=== Dataset entries ===
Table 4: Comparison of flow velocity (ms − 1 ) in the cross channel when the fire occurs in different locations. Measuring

...

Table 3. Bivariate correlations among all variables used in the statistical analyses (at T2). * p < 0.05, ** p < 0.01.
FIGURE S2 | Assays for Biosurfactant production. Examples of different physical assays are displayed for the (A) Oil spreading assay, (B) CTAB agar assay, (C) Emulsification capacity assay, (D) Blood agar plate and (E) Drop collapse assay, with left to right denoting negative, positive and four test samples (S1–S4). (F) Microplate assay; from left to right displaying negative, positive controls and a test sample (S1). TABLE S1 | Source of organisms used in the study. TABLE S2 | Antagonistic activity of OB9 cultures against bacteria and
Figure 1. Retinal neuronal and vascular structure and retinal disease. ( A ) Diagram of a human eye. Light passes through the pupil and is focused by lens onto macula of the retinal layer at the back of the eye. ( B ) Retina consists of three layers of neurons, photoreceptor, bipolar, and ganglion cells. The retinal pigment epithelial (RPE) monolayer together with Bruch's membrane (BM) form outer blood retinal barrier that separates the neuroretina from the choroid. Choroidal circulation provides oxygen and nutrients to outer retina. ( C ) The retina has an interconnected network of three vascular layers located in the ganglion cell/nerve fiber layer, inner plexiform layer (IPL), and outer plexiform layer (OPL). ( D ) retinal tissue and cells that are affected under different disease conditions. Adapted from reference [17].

=== Task to complete ===
Please write out, exactly as they appear above, only the lines in the stretch from the line with "Table 3. Bivariate" through the line with "Figure 1. Retinal".

=== Response to this task ===
Table 3. Bivariate correlations among all variables used in the statistical analyses (at T2). * p < 0.05, ** p < 0.01.
FIGURE S2 | Assays for Biosurfactant production. Examples of different physical assays are displayed for the (A) Oil spreading assay, (B) CTAB agar assay, (C) Emulsification capacity assay, (D) Blood agar plate and (E) Drop collapse assay, with left to right denoting negative, positive and four test samples (S1–S4). (F) Microplate assay; from left to right displaying negative, positive controls and a test sample (S1). TABLE S1 | Source of organisms used in the study. TABLE S2 | Antagonistic activity of OB9 cultures against bacteria and
Figure 1. Retinal neuronal and vascular structure and retinal disease. ( A ) Diagram of a human eye. Light passes through the pupil and is focused by lens onto macula of the retinal layer at the back of the eye. ( B ) Retina consists of three layers of neurons, photoreceptor, bipolar, and ganglion cells. The retinal pigment epithelial (RPE) monolayer together with Bruch's membrane (BM) form outer blood retinal barrier that separates the neuroretina from the choroid. Choroidal circulation provides oxygen and nutrients to outer retina. ( C ) The retina has an interconnected network of three vascular layers located in the ganglion cell/nerve fiber layer, inner plexiform layer (IPL), and outer plexiform layer (OPL). ( D ) retinal tissue and cells that are affected under different disease conditions. Adapted from reference [17].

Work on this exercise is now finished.